I have broad and interdisciplinary research interests in modern Chinese history, the history of science and technology, energy and natural resource extraction, intellectual history, and global history. These interests informed both my first and second books and my various collaborations with sociologists, geographers, and other social scientists. In the historical profession, my research is at the cutting edge of scholarship combining an interdisciplinary and transnational/transimperial approach. My research has been supported by Henry Luce Foundation/ American Council of Learned Societies Program in China Studies and prestigious residential fellowships at the National Humanities Center (2016-17) and the Institute for Advanced Studies (2020-21). I was selected for the fifth cohort of the Public Intellectual Program run by the National Committee on US-China Relations (2016-18) and the Wilson Center China Fellowship (2023-24). I have also published articles for a wider public in venues such as Nature, inference.com, and newspaper op-eds.
My first book, Empires Coal: Fueling China’s Entry into the Modern World Order, 1860-1920, narrates the history of how Chinese views of natural resource management underwent a major change as a result of the late Qing engagement with imperialism and science. The book argues that modern Chinese views of strategic mineral reserves and natural resources developed in the last decades of the Qing dynasty. Each chapter addresses a different facet of this change in worldview, and, as a whole, the book demonstrates that by the end of the nineteenth century China and the West had converged in a crucial measure of modern, industrialized states: the theory and exploitation of natural resources, particularly fossil fuels. Related to the topic of the book, my article, “The Search for Coal in the Age of Empire,” was published in the flagship journal for the historical profession, The American Historical Review, in April 2014.

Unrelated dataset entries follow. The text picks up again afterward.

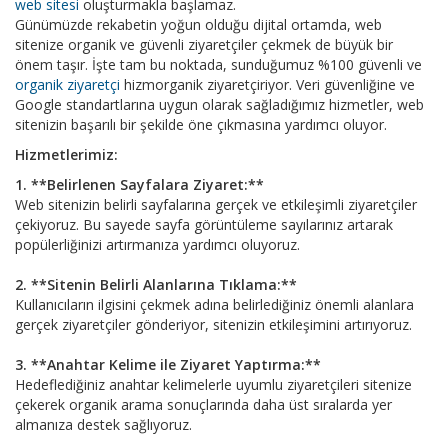
web sitesi
oluşturmakla başlamaz.
Günümüzde rekabetin yoğun olduğu dijital ortamda, web
sitenize organik ve güvenli ziyaretçiler çekmek de büyük bir
önem taşır. İşte tam bu noktada, sunduğumuz %100 güvenli ve
organik ziyaretçi
hizmorganik ziyaretçiriyor. Veri güvenliğine ve
Google standartlarına uygun olarak sağladığımız hizmetler, web
sitenizin başarılı bir şekilde öne çıkmasına yardımcı oluyor.
Hizmetlerimiz:
1. **Belirlenen Sayfalara Ziyaret:**
Web sitenizin belirli sayfalarına gerçek ve etkileşimli ziyaretçiler
çekiyoruz. Bu sayede sayfa görüntüleme sayılarınız artarak
popülerliğinizi artırmanıza yardımcı oluyoruz.
2. **Sitenin Belirli Alanlarına Tıklama:**
Kullanıcıların ilgisini çekmek adına belirlediğiniz önemli alanlara
gerçek ziyaretçiler gönderiyor, sitenizin etkileşimini artırıyoruz.
3. **Anahtar Kelime ile Ziyaret Yaptırma:**
Hedeflediğiniz anahtar kelimelerle uyumlu ziyaretçileri sitenize
çekerek organik arama sonuçlarında daha üst sıralarda yer
almanıza destek sağlıyoruz.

My second monograph, Birth of the Geopolitical Age: Global Frontiers and the Making of Modern China (Stanford University Press, September 2023), traces the global history of the frontier in the twentieth century, with an emphasis on China. The global history approach provides a new perspective on the continuities and evolution of the construction of Chinese territoriality from the late nineteenth century to the People’s Republic of China after 1949, as well as the intellectual influence of geographical and geopolitical discourse from around the world. Research for the book took me to over fifteen archives and library special collections in China, Taiwan, the United States, Germany, and Britain.
I am currently co-writing, with Fa-ti Fan, Science in the Making of Modern China, which is under contract with Cambridge University Press. I am also one of the editors for the Oxford Handbook of Transimperial History volume, with an international group of historians: Cyrus Schayeh, Daniel Hedinger, Nadin Hee, and Damiano Matasci to be published in 2026.

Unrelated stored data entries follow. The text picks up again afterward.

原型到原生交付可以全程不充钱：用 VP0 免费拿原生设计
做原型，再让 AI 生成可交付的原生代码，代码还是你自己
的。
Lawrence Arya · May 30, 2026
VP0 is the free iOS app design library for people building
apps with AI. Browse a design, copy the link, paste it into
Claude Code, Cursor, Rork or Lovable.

I served as Chair of the East and Inner Asia Council (EIAC) and board member of Association of Asian Studies (AAS) (2022-24); president of the Historical Society for Twentieth Century China (2022-2024); editorial of board of Isis, the flagship journal of the History of Science Society (2022-2024); and the editorial board of the Journal of Chinese History (2024-2026).
As director of Humanities Center, I am leading Lehigh’s initiative on Humanities AI.